Snyder portait les appareils dans le cadre d’une etude en cours, lancee en 2010, dans laquelle son laboratoire suit les donnees portables et autres d’une centaine de personnes, dont lui. (Au moment ou nous parlons, il montre ses poignets, brandissant pas moins de quatre montres connectees.) « Au moment ou nous avons commence, la plupart des gens ne les utilisaient meme pas vraiment a des fins de sante », dit-il, juste pour surveiller l’activite quotidienne. « Nous avons realise, mon Dieu, que ce sont de tres bons moniteurs 24h / 24 et 7j / 7 de votre physiologie. » Il se demande ce que l’on peut apprendre de toutes ces donnees.

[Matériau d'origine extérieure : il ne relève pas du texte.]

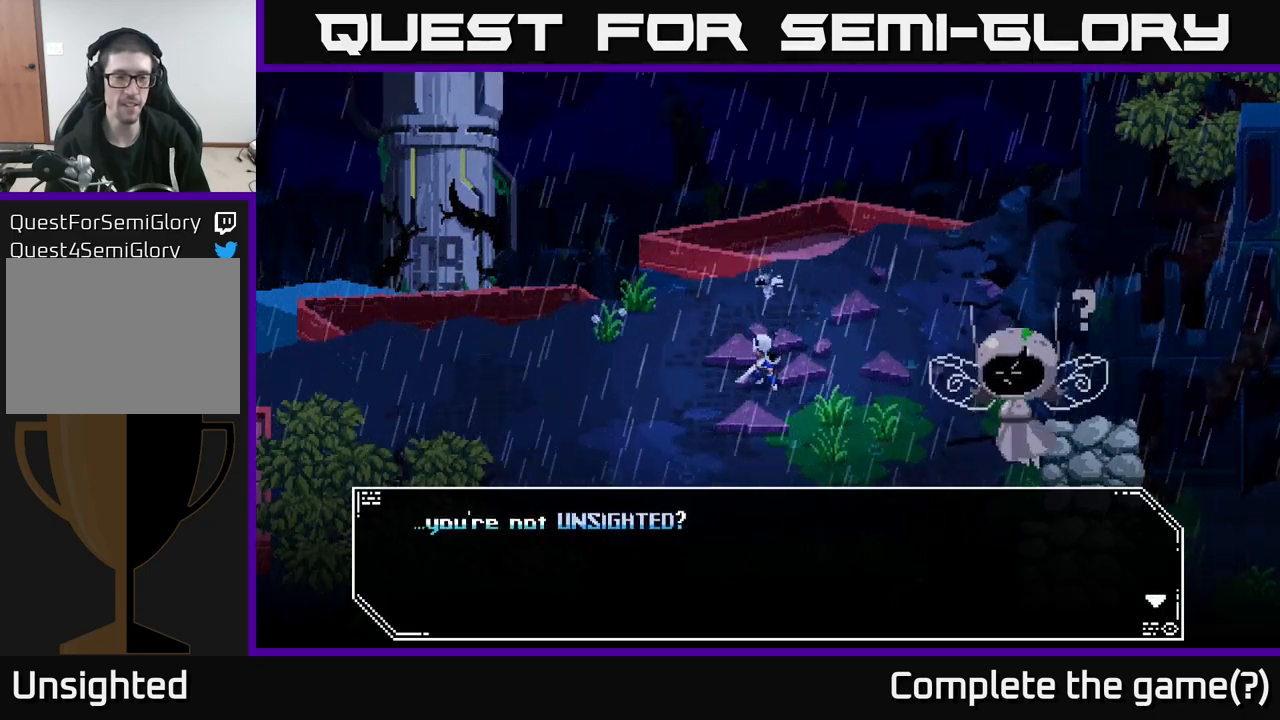
{"buttons": [], "left_stick": "center", "right_stick": "center", "events": []}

Peut-etre beaucoup. Dans un examen des donnees personnelles de la smartwatch de Snyder au cours des deux annees precedant son experience de la maladie de Lyme, son equipe a trouve des preuves de trois infections virales deja confirmees par des tests, dont une asymptomatique. « Ainsi, chaque fois que j’etais malade, nous pouvions le detecter avec une frequence cardiaque et une temperature cutanee elevees – avant l’apparition des symptomes », dit-il. Les chercheurs ont commence a concevoir des algorithmes pour identifier les ecarts par rapport aux signes vitaux de base chez n’importe qui, dans le but de combiner des donnees genetiques, portables et autres pour predire les troubles metaboliques, estimer le risque cardiovasculaire et effectuer d’autres evaluations de sante a distance.

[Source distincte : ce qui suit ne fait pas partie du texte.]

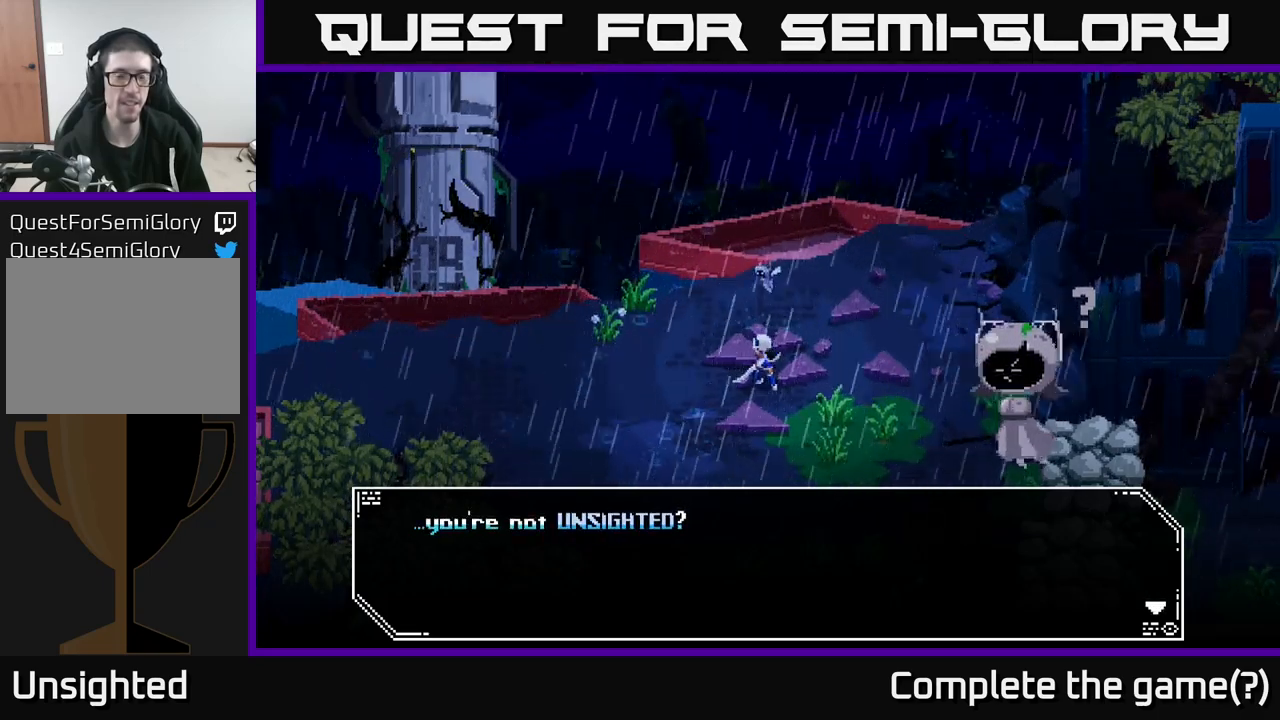
{"buttons": [], "left_stick": "center", "right_stick": "center", "events": []}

Ainsi a commence une voie de recherche – desormais rejointe par des laboratoires du monde entier – qui pourrait permettre aux montres intelligentes de detecter quand les gens sont infectes par Covid-19 avant qu’ils ne soient testes, ou meme avant qu’ils ne se sentent malades. Ces dernieres annees, Snyder et un certain nombre d’autres groupes de recherche ont utilise des appareils portables pour surveiller la sante cardiaque et detecter les maladies infectieuses. Maintenant, beaucoup esperent que les gadgets pourront etre mis a profit dans la bataille pour arreter la propagation de Covid-19.

Tout au poignet

Le SRAS-CoV-2, le virus qui cause le Covid-19, a infecte plus de 100 millions de personnes et en a tue plus de 2 millions. Accelerant sa propagation, les personnes porteuses du virus peuvent le transmettre a d’autres sans savoir qu’elles sont infectees. Des tests rapides massifs pourraient reduire cette transmission en alertant les gens de l’infection, mais la plupart des gens ne se font pas tester tous les jours, et il n’y aurait de toute facon pas suffisamment de ressources pour le faire. Trouver des moyens d’identifier rapidement les personnes les plus susceptibles d’etre testees positives pourrait sauver des vies.

Comme le suggere Snyder, l’interet d’utiliser des montres intelligentes, des trackers de fitness et d’autres gadgets similaires a cette fin est qu’ils peuvent surveiller (selon l’appareil) la frequence cardiaque, la frequence respiratoire, le sommeil, la temperature, la pression arterielle et les niveaux d’activite – et que des dizaines de des millions d’Americains les portent deja.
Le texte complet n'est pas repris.